+++ Text excerpt +++

Clara Benson was born in 1890 and as a young woman wrote several novels featuring Angela Marchmont. She was unpublished in her lifetime, preferring to describe her writing as a hobby, and it was not until many years after her death in 1965 that her family rediscovered her work and decided to introduce it to a wider audience.
The conversation amongst the Golden Age fans was on whether this could possibly be true. So naturally I decided to try one of the books, and form my own opinion. (I got mine free, and the books are available at very reasonable prices on Kindle.)

I enjoyed the book, although I didn’t have any trouble solving the murder, and the amateur sleuth – Angela Marchmont – was quite appealing. It was nicely written, and the atmosphere was rather Agatha-Christie-like: mistrust, overheard conversations, the use of a story from the past to unnerve someone.

+++

* [Work to complete]:
A – In what year did Clara Benson die, according to the passage about her novels?
B – Continue the passage about Clara Benson's novels from its final sentence.

+++ Information supplied +++

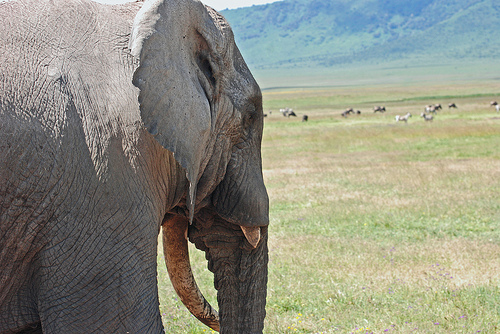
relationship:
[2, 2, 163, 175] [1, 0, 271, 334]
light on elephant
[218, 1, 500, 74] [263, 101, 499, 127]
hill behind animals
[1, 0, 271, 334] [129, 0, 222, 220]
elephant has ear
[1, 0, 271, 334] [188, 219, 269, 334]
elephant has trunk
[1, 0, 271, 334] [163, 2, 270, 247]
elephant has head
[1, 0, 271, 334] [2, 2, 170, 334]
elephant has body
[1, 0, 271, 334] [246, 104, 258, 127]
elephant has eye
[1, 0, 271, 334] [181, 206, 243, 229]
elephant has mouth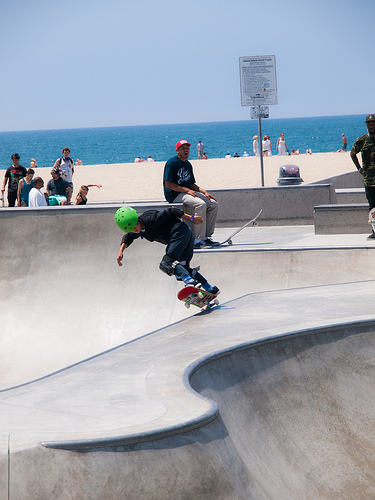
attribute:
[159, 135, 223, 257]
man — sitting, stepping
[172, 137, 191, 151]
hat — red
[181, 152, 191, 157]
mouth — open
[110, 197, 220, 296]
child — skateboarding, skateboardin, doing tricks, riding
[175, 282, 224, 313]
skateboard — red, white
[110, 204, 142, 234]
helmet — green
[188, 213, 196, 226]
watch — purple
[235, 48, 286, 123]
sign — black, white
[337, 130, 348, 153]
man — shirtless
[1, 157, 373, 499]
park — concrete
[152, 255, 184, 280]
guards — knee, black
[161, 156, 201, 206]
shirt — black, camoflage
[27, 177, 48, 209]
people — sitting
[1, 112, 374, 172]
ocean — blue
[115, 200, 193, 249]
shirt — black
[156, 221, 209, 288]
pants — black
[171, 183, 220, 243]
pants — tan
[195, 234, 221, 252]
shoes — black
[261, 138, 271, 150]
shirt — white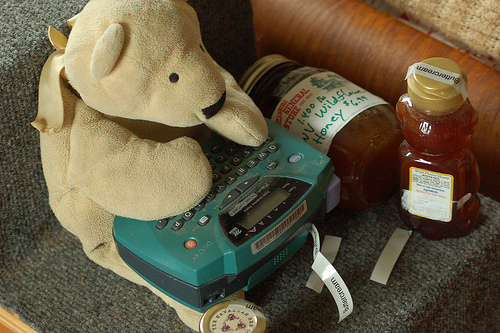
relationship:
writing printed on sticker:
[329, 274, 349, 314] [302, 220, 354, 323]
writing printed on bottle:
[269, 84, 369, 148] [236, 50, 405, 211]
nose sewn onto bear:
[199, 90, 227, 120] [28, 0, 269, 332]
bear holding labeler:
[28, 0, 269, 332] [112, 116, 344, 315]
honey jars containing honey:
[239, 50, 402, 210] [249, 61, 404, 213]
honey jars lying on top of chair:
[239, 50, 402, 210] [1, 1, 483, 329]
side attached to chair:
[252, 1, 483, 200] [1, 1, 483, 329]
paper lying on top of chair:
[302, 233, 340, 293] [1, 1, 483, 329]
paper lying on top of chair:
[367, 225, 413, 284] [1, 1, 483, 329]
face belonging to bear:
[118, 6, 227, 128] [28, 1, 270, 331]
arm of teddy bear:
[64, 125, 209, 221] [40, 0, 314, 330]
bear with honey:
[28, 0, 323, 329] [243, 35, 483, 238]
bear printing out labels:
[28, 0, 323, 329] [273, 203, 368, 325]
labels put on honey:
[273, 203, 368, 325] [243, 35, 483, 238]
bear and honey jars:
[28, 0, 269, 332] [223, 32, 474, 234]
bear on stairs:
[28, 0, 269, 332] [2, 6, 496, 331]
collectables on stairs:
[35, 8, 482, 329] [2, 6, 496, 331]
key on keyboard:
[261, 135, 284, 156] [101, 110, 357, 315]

+++
+++ Information supplied +++

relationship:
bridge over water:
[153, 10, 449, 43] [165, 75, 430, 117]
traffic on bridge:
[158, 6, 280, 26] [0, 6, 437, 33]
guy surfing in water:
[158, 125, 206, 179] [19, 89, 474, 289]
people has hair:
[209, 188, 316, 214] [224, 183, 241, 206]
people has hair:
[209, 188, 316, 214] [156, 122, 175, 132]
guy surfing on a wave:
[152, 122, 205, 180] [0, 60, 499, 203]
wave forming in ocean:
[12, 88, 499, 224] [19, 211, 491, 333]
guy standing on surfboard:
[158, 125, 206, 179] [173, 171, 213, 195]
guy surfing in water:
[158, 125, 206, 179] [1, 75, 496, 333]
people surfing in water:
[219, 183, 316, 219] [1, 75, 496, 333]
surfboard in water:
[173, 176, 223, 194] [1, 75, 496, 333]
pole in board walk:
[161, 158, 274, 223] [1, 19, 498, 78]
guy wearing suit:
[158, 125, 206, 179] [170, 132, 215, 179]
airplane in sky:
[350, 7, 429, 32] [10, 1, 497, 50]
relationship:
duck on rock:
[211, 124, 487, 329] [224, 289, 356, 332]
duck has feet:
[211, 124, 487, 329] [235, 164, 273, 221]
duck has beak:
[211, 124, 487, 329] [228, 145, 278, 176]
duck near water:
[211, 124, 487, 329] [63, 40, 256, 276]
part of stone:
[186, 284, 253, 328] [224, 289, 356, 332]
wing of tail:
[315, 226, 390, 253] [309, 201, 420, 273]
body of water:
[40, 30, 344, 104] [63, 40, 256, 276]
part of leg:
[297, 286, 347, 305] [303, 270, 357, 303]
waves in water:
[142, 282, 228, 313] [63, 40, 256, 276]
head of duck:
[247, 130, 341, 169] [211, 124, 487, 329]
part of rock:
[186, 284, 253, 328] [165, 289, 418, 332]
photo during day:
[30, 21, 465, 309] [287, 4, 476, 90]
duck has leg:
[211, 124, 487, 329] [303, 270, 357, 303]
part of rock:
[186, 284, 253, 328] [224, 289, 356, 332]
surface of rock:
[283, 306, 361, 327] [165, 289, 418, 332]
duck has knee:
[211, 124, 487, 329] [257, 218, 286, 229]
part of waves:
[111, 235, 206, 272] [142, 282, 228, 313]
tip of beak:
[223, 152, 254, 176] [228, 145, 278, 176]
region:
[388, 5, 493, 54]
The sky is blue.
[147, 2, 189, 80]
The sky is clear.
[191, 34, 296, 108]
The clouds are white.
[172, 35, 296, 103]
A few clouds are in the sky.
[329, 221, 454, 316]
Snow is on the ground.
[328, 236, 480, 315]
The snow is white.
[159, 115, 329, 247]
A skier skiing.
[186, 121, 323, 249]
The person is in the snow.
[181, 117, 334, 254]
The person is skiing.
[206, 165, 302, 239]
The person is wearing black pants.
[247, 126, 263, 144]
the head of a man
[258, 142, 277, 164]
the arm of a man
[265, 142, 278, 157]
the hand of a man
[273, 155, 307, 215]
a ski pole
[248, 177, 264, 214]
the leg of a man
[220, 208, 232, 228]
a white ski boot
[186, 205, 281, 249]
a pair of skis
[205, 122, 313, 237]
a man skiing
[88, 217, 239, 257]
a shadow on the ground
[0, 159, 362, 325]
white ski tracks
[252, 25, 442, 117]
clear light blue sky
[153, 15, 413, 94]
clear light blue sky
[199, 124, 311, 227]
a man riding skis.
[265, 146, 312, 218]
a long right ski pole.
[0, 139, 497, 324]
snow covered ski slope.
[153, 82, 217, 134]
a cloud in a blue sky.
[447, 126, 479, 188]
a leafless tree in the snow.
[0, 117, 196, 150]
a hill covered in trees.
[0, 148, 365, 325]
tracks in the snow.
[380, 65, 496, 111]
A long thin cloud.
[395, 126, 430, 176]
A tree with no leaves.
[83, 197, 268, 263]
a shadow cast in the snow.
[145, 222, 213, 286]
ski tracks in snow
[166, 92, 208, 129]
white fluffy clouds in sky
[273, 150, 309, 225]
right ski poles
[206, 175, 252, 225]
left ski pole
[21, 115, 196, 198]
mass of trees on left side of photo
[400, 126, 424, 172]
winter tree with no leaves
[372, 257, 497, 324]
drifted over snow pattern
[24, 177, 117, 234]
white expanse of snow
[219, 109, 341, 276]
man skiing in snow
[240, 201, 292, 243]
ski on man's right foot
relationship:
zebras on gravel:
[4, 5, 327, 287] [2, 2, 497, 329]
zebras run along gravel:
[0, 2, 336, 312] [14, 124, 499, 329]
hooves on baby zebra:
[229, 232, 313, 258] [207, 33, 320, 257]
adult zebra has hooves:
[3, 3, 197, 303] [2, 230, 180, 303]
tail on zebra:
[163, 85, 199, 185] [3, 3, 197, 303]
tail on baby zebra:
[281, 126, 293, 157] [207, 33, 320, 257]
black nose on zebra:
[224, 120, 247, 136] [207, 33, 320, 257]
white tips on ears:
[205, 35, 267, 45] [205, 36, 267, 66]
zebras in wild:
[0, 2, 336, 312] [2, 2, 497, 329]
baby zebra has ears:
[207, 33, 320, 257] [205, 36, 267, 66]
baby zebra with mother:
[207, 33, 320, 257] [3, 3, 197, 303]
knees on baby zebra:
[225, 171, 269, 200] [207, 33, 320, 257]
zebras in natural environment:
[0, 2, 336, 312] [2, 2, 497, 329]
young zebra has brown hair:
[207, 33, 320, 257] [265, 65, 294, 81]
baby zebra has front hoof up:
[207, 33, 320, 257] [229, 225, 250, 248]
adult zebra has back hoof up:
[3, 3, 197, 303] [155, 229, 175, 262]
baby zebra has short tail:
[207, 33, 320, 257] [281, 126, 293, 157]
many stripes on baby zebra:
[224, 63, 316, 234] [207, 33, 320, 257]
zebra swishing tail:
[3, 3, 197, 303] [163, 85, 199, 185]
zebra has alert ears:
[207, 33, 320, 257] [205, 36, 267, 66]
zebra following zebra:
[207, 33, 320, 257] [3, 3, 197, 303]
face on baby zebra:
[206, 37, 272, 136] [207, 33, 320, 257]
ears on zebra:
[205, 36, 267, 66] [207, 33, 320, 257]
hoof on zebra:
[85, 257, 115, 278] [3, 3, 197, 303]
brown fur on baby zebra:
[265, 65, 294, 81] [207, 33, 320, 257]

+++

* [Results for the exercise]:
A – 1965

B –
However I would not think for a moment that it was written in the 1920s (when it is set): the dialogue was not convincing for that era, nor were the manners of the main participants. And most of all there was this: 

‘…Do you remember Lili Le Sueur?... She wanted to star in pictures…. I suppose she has got fat and lost her looks by now.’ 
Lucille LeSueur is the birth name of a very famous Hollywood star, and it is asking too much to believe that this fictional young man’s fancy shared the name.

But Benson gets points for having a hero who says this about shell shock:

I had never been much of a believer in it myself but it seemed useless to argue…
Modern protagonists in historical books are usually firmly on the side of feminism and socialism, are very anti-war, and tend to have advanced (and frankly unlikely views) on a range of issues such as mental health and sexual freedom. But I think this particular case is a credit to the writer, avoiding the trap, not a sign of authentic age. [To be clear, not because I don't believe in shell shock, but because the author resisted the temptation to give her hero modern views.]

So – my verdict is that the cover story is exactly that, a story, but as a pastiche it wasn’t bad.

The pictures are from a schoolgirl annual of 1927.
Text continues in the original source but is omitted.